Aim of the task -> Put every line of the records below into a Markdown table with the columns Row and Line, numbering each row and leaving out blank lines.

(Data records)
=-=-=

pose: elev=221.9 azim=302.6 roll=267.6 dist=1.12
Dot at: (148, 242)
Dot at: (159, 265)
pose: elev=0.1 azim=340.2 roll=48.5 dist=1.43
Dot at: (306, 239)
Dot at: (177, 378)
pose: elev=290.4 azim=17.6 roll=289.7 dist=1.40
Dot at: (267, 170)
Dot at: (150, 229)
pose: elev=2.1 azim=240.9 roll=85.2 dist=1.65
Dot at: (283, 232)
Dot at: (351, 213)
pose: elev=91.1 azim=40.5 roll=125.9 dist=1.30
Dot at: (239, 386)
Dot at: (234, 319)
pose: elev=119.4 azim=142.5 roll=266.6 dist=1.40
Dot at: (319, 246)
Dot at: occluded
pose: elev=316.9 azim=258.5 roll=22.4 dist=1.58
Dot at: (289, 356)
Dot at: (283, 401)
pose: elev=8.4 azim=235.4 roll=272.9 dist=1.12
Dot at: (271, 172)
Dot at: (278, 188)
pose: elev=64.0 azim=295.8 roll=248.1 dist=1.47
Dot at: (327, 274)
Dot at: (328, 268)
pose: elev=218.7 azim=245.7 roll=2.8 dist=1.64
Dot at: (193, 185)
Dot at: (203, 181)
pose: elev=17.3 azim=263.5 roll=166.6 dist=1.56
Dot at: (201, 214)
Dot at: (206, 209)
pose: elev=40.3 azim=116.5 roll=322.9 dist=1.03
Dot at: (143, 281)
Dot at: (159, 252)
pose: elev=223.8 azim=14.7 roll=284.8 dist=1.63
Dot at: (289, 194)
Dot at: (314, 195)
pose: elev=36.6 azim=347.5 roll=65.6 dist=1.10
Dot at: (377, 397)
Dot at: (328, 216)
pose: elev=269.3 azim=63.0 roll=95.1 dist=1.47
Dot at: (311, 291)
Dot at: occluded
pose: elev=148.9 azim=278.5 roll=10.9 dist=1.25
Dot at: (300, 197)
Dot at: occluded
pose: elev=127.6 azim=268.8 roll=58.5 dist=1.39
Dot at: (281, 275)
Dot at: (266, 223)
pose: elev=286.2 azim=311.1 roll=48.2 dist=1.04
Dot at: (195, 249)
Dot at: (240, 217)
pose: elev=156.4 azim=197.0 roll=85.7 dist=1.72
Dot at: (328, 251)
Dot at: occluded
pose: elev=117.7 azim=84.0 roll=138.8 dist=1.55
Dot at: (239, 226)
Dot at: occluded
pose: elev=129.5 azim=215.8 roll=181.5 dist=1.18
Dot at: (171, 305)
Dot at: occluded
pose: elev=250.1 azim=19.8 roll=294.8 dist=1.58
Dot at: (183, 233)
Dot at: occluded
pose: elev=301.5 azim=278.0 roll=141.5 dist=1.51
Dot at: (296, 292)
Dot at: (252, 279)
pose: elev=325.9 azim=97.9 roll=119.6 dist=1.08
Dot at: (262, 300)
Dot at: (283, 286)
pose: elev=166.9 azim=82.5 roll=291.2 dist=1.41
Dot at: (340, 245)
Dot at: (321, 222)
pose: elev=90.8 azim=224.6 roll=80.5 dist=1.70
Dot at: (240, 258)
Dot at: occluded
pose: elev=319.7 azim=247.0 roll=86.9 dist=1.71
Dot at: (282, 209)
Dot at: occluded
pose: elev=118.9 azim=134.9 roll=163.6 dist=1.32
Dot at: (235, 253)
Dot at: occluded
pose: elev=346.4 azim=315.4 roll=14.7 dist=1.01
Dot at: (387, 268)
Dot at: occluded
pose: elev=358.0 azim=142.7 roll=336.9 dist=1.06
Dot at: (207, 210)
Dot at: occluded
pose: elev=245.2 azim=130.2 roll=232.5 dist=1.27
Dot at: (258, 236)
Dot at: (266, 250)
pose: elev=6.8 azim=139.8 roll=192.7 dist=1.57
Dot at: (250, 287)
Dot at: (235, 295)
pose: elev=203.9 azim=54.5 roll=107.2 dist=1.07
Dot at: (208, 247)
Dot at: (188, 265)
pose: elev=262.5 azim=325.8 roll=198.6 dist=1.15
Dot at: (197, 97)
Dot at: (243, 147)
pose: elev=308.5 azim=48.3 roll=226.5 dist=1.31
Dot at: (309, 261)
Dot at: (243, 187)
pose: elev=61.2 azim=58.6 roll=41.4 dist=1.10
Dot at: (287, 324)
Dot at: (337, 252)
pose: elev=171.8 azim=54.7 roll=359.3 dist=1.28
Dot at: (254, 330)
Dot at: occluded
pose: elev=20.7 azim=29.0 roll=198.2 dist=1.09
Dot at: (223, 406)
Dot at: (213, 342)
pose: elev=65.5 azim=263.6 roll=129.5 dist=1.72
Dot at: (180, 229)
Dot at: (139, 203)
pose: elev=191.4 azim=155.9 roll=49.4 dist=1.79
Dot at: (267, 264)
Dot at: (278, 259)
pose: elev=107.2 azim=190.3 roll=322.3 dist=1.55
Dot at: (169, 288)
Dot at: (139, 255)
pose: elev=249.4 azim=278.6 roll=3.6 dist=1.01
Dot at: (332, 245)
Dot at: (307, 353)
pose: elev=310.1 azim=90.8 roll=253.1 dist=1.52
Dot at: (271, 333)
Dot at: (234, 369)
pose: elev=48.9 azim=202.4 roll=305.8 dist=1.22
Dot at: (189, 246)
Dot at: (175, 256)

=-=-=

Written response ->
| Row | Line |
|---|---|
| 1 | pose: elev=221.9 azim=302.6 roll=267.6 dist=1.12 |
| 2 | Dot at: (148, 242) |
| 3 | Dot at: (159, 265) |
| 4 | pose: elev=0.1 azim=340.2 roll=48.5 dist=1.43 |
| 5 | Dot at: (306, 239) |
| 6 | Dot at: (177, 378) |
| 7 | pose: elev=290.4 azim=17.6 roll=289.7 dist=1.40 |
| 8 | Dot at: (267, 170) |
| 9 | Dot at: (150, 229) |
| 10 | pose: elev=2.1 azim=240.9 roll=85.2 dist=1.65 |
| 11 | Dot at: (283, 232) |
| 12 | Dot at: (351, 213) |
| 13 | pose: elev=91.1 azim=40.5 roll=125.9 dist=1.30 |
| 14 | Dot at: (239, 386) |
| 15 | Dot at: (234, 319) |
| 16 | pose: elev=119.4 azim=142.5 roll=266.6 dist=1.40 |
| 17 | Dot at: (319, 246) |
| 18 | Dot at: occluded |
| 19 | pose: elev=316.9 azim=258.5 roll=22.4 dist=1.58 |
| 20 | Dot at: (289, 356) |
| 21 | Dot at: (283, 401) |
| 22 | pose: elev=8.4 azim=235.4 roll=272.9 dist=1.12 |
| 23 | Dot at: (271, 172) |
| 24 | Dot at: (278, 188) |
| 25 | pose: elev=64.0 azim=295.8 roll=248.1 dist=1.47 |
| 26 | Dot at: (327, 274) |
| 27 | Dot at: (328, 268) |
| 28 | pose: elev=218.7 azim=245.7 roll=2.8 dist=1.64 |
| 29 | Dot at: (193, 185) |
| 30 | Dot at: (203, 181) |
| 31 | pose: elev=17.3 azim=263.5 roll=166.6 dist=1.56 |
| 32 | Dot at: (201, 214) |
| 33 | Dot at: (206, 209) |
| 34 | pose: elev=40.3 azim=116.5 roll=322.9 dist=1.03 |
| 35 | Dot at: (143, 281) |
| 36 | Dot at: (159, 252) |
| 37 | pose: elev=223.8 azim=14.7 roll=284.8 dist=1.63 |
| 38 | Dot at: (289, 194) |
| 39 | Dot at: (314, 195) |
| 40 | pose: elev=36.6 azim=347.5 roll=65.6 dist=1.10 |
| 41 | Dot at: (377, 397) |
| 42 | Dot at: (328, 216) |
| 43 | pose: elev=269.3 azim=63.0 roll=95.1 dist=1.47 |
| 44 | Dot at: (311, 291) |
| 45 | Dot at: occluded |
| 46 | pose: elev=148.9 azim=278.5 roll=10.9 dist=1.25 |
| 47 | Dot at: (300, 197) |
| 48 | Dot at: occluded |
| 49 | pose: elev=127.6 azim=268.8 roll=58.5 dist=1.39 |
| 50 | Dot at: (281, 275) |
| 51 | Dot at: (266, 223) |
| 52 | pose: elev=286.2 azim=311.1 roll=48.2 dist=1.04 |
| 53 | Dot at: (195, 249) |
| 54 | Dot at: (240, 217) |
| 55 | pose: elev=156.4 azim=197.0 roll=85.7 dist=1.72 |
| 56 | Dot at: (328, 251) |
| 57 | Dot at: occluded |
| 58 | pose: elev=117.7 azim=84.0 roll=138.8 dist=1.55 |
| 59 | Dot at: (239, 226) |
| 60 | Dot at: occluded |
| 61 | pose: elev=129.5 azim=215.8 roll=181.5 dist=1.18 |
| 62 | Dot at: (171, 305) |
| 63 | Dot at: occluded |
| 64 | pose: elev=250.1 azim=19.8 roll=294.8 dist=1.58 |
| 65 | Dot at: (183, 233) |
| 66 | Dot at: occluded |
| 67 | pose: elev=301.5 azim=278.0 roll=141.5 dist=1.51 |
| 68 | Dot at: (296, 292) |
| 69 | Dot at: (252, 279) |
| 70 | pose: elev=325.9 azim=97.9 roll=119.6 dist=1.08 |
| 71 | Dot at: (262, 300) |
| 72 | Dot at: (283, 286) |
| 73 | pose: elev=166.9 azim=82.5 roll=291.2 dist=1.41 |
| 74 | Dot at: (340, 245) |
| 75 | Dot at: (321, 222) |
| 76 | pose: elev=90.8 azim=224.6 roll=80.5 dist=1.70 |
| 77 | Dot at: (240, 258) |
| 78 | Dot at: occluded |
| 79 | pose: elev=319.7 azim=247.0 roll=86.9 dist=1.71 |
| 80 | Dot at: (282, 209) |
| 81 | Dot at: occluded |
| 82 | pose: elev=118.9 azim=134.9 roll=163.6 dist=1.32 |
| 83 | Dot at: (235, 253) |
| 84 | Dot at: occluded |
| 85 | pose: elev=346.4 azim=315.4 roll=14.7 dist=1.01 |
| 86 | Dot at: (387, 268) |
| 87 | Dot at: occluded |
| 88 | pose: elev=358.0 azim=142.7 roll=336.9 dist=1.06 |
| 89 | Dot at: (207, 210) |
| 90 | Dot at: occluded |
| 91 | pose: elev=245.2 azim=130.2 roll=232.5 dist=1.27 |
| 92 | Dot at: (258, 236) |
| 93 | Dot at: (266, 250) |
| 94 | pose: elev=6.8 azim=139.8 roll=192.7 dist=1.57 |
| 95 | Dot at: (250, 287) |
| 96 | Dot at: (235, 295) |
| 97 | pose: elev=203.9 azim=54.5 roll=107.2 dist=1.07 |
| 98 | Dot at: (208, 247) |
| 99 | Dot at: (188, 265) |
| 100 | pose: elev=262.5 azim=325.8 roll=198.6 dist=1.15 |
| 101 | Dot at: (197, 97) |
| 102 | Dot at: (243, 147) |
| 103 | pose: elev=308.5 azim=48.3 roll=226.5 dist=1.31 |
| 104 | Dot at: (309, 261) |
| 105 | Dot at: (243, 187) |
| 106 | pose: elev=61.2 azim=58.6 roll=41.4 dist=1.10 |
| 107 | Dot at: (287, 324) |
| 108 | Dot at: (337, 252) |
| 109 | pose: elev=171.8 azim=54.7 roll=359.3 dist=1.28 |
| 110 | Dot at: (254, 330) |
| 111 | Dot at: occluded |
| 112 | pose: elev=20.7 azim=29.0 roll=198.2 dist=1.09 |
| 113 | Dot at: (223, 406) |
| 114 | Dot at: (213, 342) |
| 115 | pose: elev=65.5 azim=263.6 roll=129.5 dist=1.72 |
| 116 | Dot at: (180, 229) |
| 117 | Dot at: (139, 203) |
| 118 | pose: elev=191.4 azim=155.9 roll=49.4 dist=1.79 |
| 119 | Dot at: (267, 264) |
| 120 | Dot at: (278, 259) |
| 121 | pose: elev=107.2 azim=190.3 roll=322.3 dist=1.55 |
| 122 | Dot at: (169, 288) |
| 123 | Dot at: (139, 255) |
| 124 | pose: elev=249.4 azim=278.6 roll=3.6 dist=1.01 |
| 125 | Dot at: (332, 245) |
| 126 | Dot at: (307, 353) |
| 127 | pose: elev=310.1 azim=90.8 roll=253.1 dist=1.52 |
| 128 | Dot at: (271, 333) |
| 129 | Dot at: (234, 369) |
| 130 | pose: elev=48.9 azim=202.4 roll=305.8 dist=1.22 |
| 131 | Dot at: (189, 246) |
| 132 | Dot at: (175, 256) |